It is a known fact that when someone opts to go self-employed, a number of opportunities that many take for granted are closed off. Amongst a number of loans, allows and advances that are made unavailable, the largest and most significant example of this is applying for a mortgage. Now as anyone (employed or not) will know, applying for and being granted a mortgage is a painstaking and considerably meticulous process, where finances are laid bare, and of course salary is king. For anyone working as a contractor, this key factor in applying for a mortgage differs from the average employee, unfortunately making the availability of a mortgage rather slim.
This may come as a surprise, but actually a large number of contractors earn more day by day compared to a permanent equivalent, often making their financial situation stronger. Unluckily for contractors however, when it comes to achieving a mortgage, the fact that they may earn more money than an employee is overlooked, and because of a ‘lack of stability’, will often count for nothing.
The truth is that many contractors face numerous problems when applying for a mortgage, the reason for this being that the majority of high street lenders are geared towards lending to PAYE employees as opposed to limited company businesses. It is a shame that in the modern world many respected service providers do not cater to a wider audience, but it is the case that most financiers simply don’t understand how contractors work, therefore do not accommodate to their needs.

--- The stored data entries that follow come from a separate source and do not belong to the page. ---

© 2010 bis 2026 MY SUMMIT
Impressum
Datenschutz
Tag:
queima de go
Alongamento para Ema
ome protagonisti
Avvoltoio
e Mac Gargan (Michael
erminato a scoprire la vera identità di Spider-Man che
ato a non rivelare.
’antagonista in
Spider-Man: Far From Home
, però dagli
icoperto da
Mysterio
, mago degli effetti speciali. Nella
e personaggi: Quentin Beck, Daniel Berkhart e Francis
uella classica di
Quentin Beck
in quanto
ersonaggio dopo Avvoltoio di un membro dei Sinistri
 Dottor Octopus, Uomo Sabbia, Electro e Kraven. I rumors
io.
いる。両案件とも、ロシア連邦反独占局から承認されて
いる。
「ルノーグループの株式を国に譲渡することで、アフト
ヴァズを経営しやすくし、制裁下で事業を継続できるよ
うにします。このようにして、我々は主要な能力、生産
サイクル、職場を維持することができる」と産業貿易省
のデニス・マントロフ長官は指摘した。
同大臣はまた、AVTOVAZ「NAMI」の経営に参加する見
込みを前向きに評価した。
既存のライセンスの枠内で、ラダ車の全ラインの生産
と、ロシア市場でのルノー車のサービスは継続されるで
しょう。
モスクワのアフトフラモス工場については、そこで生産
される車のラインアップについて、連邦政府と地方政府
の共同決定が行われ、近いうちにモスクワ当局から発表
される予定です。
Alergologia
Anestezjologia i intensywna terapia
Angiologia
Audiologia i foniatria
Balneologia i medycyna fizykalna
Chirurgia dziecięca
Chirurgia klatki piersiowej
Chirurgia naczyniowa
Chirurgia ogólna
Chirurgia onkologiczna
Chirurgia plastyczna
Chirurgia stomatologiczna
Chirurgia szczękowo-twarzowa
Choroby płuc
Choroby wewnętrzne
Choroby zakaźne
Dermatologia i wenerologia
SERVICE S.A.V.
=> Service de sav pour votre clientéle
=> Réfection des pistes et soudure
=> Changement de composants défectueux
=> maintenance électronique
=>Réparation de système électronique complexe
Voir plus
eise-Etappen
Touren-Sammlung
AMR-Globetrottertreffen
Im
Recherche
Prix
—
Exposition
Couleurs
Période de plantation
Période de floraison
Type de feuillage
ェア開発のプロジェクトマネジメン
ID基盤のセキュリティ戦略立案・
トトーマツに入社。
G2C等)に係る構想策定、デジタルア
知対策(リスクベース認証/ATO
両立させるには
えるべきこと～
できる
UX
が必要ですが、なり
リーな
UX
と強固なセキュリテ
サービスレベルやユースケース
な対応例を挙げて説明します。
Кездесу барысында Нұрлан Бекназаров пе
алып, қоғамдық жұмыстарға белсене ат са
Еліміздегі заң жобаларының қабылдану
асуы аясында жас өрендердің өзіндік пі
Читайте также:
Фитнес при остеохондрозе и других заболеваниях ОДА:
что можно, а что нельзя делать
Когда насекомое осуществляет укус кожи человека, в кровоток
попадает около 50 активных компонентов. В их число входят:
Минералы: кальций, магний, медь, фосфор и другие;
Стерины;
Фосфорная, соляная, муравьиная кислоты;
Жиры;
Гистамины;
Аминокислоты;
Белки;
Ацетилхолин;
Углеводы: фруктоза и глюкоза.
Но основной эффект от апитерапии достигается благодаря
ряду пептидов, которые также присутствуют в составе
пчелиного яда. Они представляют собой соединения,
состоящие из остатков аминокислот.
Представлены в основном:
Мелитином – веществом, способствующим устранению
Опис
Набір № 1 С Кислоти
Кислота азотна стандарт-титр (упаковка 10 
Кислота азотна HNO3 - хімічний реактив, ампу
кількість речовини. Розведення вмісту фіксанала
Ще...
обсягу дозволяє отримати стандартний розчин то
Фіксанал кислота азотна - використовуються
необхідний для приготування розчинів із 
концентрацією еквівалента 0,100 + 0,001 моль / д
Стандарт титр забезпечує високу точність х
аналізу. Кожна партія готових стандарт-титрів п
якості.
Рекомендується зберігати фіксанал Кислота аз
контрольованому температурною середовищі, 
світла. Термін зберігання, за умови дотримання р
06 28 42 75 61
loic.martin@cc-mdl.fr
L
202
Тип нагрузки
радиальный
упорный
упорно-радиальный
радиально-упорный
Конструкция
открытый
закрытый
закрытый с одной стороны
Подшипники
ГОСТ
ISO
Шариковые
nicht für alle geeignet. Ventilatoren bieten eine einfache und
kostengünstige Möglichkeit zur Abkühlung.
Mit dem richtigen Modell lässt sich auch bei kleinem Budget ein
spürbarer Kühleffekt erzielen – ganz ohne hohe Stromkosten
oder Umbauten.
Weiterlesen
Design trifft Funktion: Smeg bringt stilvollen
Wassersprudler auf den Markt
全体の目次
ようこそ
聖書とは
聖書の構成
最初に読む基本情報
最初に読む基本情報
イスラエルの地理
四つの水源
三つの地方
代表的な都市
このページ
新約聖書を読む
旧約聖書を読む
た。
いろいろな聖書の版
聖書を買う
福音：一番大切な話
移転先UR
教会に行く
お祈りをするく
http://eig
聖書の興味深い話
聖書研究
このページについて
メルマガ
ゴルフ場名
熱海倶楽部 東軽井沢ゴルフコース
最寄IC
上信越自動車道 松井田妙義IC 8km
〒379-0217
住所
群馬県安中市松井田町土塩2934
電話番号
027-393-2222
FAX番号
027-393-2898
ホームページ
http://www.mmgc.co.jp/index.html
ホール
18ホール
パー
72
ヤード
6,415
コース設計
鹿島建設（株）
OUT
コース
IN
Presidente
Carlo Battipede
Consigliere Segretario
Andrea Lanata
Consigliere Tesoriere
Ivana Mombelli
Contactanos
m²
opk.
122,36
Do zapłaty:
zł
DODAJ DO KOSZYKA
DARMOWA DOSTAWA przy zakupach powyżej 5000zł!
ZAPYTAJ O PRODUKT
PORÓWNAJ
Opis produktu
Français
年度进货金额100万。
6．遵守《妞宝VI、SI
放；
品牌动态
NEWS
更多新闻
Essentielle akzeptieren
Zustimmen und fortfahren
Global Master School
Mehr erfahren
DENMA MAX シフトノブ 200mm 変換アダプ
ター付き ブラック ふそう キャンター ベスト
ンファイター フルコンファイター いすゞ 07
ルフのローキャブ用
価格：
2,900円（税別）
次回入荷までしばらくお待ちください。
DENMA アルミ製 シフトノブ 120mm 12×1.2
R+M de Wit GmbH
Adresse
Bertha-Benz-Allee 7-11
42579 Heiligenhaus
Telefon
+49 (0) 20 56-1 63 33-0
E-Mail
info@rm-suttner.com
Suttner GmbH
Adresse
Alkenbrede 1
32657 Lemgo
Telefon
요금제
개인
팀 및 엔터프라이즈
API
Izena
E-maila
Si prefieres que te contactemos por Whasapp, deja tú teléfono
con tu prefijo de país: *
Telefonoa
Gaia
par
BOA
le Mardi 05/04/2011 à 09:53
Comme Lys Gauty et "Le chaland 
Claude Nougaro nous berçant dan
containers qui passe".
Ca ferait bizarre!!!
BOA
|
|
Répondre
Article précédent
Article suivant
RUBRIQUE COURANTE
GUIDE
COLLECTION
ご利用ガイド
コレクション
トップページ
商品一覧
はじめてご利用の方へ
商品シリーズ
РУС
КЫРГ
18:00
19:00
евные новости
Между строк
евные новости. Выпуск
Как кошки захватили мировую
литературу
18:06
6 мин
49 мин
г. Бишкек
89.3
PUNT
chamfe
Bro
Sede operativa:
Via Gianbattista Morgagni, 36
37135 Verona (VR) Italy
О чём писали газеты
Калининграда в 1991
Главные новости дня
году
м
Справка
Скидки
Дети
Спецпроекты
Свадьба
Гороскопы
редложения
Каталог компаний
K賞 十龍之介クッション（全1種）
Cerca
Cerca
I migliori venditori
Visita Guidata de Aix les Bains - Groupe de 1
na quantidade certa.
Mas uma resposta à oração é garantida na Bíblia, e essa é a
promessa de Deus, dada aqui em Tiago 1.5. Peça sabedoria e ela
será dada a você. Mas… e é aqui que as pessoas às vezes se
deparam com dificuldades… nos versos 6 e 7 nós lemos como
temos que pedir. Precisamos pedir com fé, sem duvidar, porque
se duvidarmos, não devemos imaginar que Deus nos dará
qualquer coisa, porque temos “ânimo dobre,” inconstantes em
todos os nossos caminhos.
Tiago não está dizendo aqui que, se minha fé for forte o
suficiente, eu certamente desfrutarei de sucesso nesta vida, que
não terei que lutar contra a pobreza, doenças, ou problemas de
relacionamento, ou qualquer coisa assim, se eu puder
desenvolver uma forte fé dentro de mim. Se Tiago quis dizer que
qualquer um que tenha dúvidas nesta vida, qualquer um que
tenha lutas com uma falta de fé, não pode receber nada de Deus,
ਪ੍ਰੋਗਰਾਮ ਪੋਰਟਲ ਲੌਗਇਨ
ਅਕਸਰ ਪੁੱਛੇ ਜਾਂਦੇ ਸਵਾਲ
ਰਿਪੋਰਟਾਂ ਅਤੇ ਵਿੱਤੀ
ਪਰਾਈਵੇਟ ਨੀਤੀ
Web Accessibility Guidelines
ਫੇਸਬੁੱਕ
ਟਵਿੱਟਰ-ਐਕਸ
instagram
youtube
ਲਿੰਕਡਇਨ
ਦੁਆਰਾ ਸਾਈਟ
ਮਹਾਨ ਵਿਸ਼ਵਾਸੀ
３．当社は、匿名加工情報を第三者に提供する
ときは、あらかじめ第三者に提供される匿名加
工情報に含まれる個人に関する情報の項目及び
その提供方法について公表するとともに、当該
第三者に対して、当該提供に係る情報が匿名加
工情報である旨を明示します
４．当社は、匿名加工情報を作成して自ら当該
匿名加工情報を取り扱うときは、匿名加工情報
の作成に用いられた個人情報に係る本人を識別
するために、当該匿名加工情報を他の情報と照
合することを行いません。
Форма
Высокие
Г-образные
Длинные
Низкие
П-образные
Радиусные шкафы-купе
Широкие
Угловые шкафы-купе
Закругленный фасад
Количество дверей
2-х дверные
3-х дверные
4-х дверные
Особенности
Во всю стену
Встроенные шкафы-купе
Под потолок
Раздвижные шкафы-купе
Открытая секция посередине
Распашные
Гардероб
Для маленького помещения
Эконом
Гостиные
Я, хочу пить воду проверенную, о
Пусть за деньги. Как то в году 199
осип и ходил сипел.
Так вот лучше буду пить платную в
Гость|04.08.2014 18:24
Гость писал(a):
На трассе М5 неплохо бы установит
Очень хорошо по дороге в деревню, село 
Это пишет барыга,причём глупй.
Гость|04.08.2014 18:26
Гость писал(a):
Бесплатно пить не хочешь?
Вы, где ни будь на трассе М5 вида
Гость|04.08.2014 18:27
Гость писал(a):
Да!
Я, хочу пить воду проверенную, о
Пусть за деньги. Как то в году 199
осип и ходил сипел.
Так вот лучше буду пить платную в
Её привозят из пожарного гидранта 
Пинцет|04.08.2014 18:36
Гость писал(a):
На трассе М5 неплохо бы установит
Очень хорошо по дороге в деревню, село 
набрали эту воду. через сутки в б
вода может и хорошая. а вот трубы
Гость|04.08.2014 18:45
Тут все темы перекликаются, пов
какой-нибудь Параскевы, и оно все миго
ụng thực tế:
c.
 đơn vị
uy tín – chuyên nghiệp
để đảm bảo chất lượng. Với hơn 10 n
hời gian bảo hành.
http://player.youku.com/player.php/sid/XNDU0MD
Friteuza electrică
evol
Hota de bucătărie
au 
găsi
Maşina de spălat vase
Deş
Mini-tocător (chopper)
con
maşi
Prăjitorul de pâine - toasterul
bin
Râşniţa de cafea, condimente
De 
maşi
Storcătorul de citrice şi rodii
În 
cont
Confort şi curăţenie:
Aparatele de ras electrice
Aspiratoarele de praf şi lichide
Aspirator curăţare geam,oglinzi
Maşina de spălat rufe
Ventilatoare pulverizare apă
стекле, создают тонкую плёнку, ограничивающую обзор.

As a result of the lack of help within the housing market, contractors must seek the support of specialist self-employed mortgage lenders allowing them to exercise their right to buy. Despite this, in light of George Osborne’s ‘Help to buy’ scheme, whereby first time buyers are eligible to equity loans on new-build homes up to as much a £600,000, contractors are wanting more from the Government.
Commenting on blogs and forums, many professionals who offer their services via limited companies are vexed at the lack of options given by the ‘powers that be’. Their argument stems from the growing amount of opportunities laid out for ‘first time buyers’ or ‘younger homeowners’, when the small businessman is being left out. As professionals providing a valuable service to Britain’s workforce, contractors are saying that the fact that the housing market is out of reach is unfair.
Whatever your viewpoint however, the number of individuals opting into contracting and temporary employment is growing each year, and with an influx of limited company professionals entering the market, surely mortgages should rise to meet the demand. As for the Government’s stance on this, for now they seem quite adamant on the current mortgage laws, the Chancellor being firm on his position concerning temporary workers. For the future of contractor mortgages, with the recent lid lifted by high-street bank Halifax, limited company professionals can only hope that this trend continues throughout the market.